### EXERCISE GOAL
Give back, exactly and with nothing added, the lines that run from the one containing "Identify the document" to the final line below.

Dataset items
------------------------------------------------

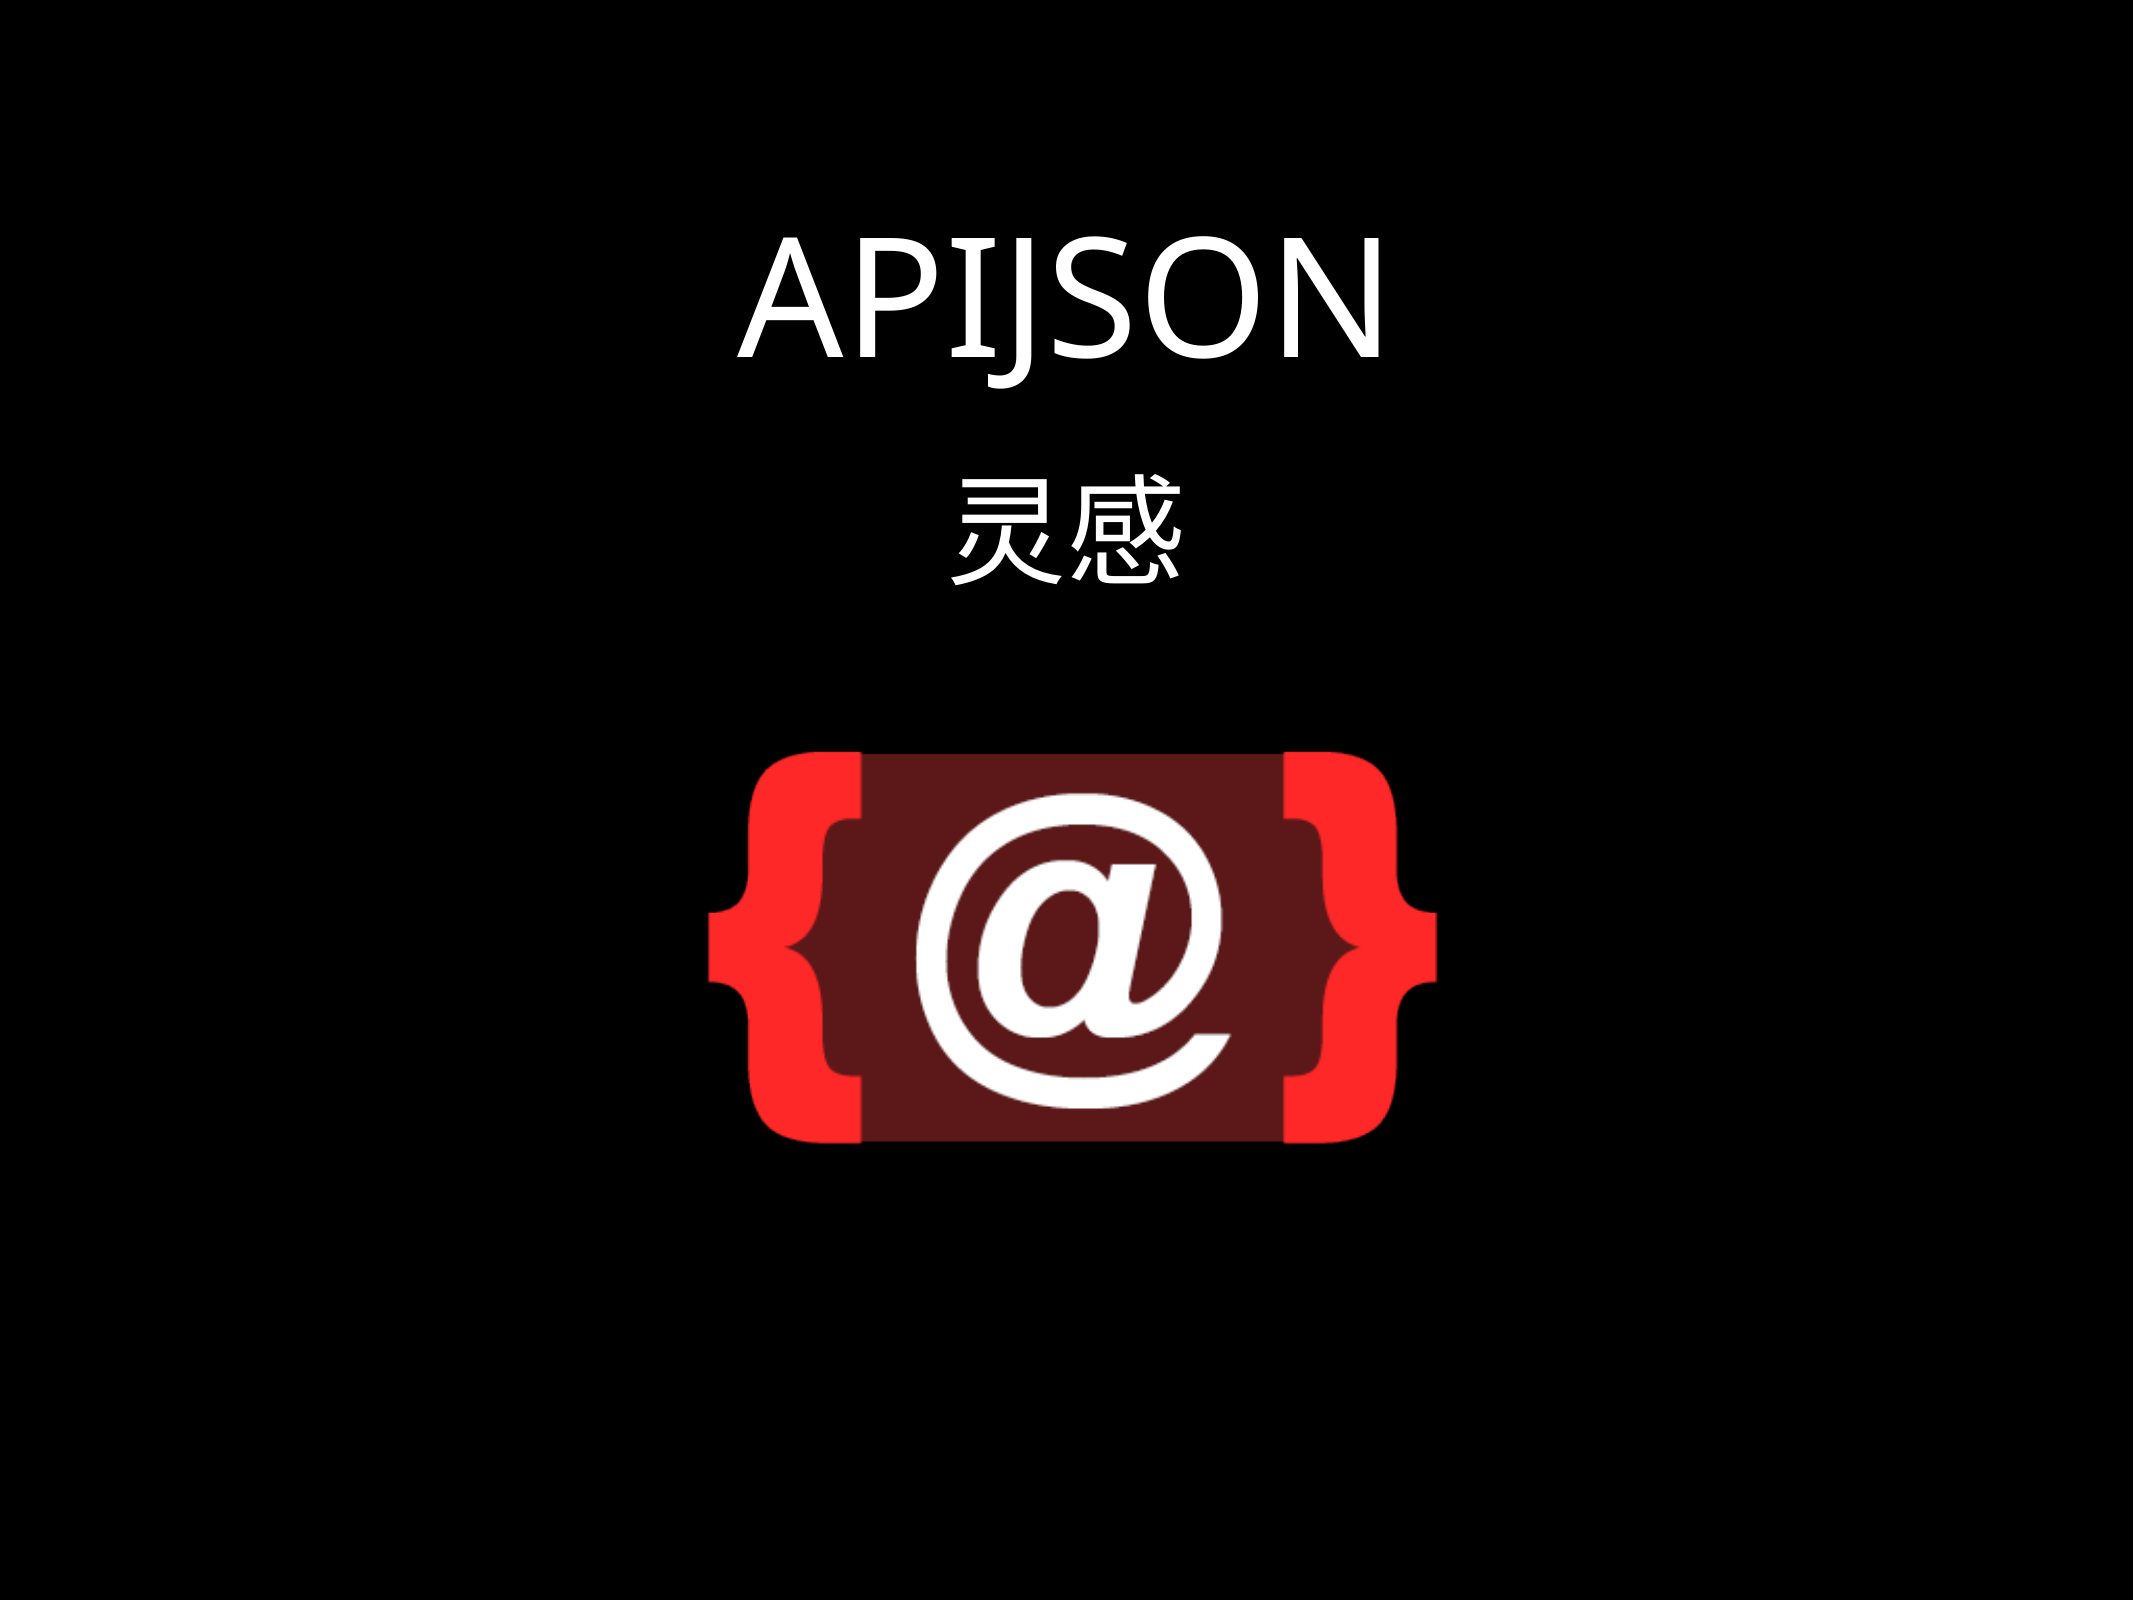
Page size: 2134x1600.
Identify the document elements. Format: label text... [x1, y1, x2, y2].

subtitle 灵感 [207, 446, 1926, 633]
picture [649, 679, 1484, 1226]
title APIJSON [207, 149, 1926, 400]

------------------------------------------------

### EXERCISE OUTPUT
Identify the document elements. Format: label text... [x1, y1, x2, y2].

subtitle 灵感 [207, 446, 1926, 633]
picture [649, 679, 1484, 1226]
title APIJSON [207, 149, 1926, 400]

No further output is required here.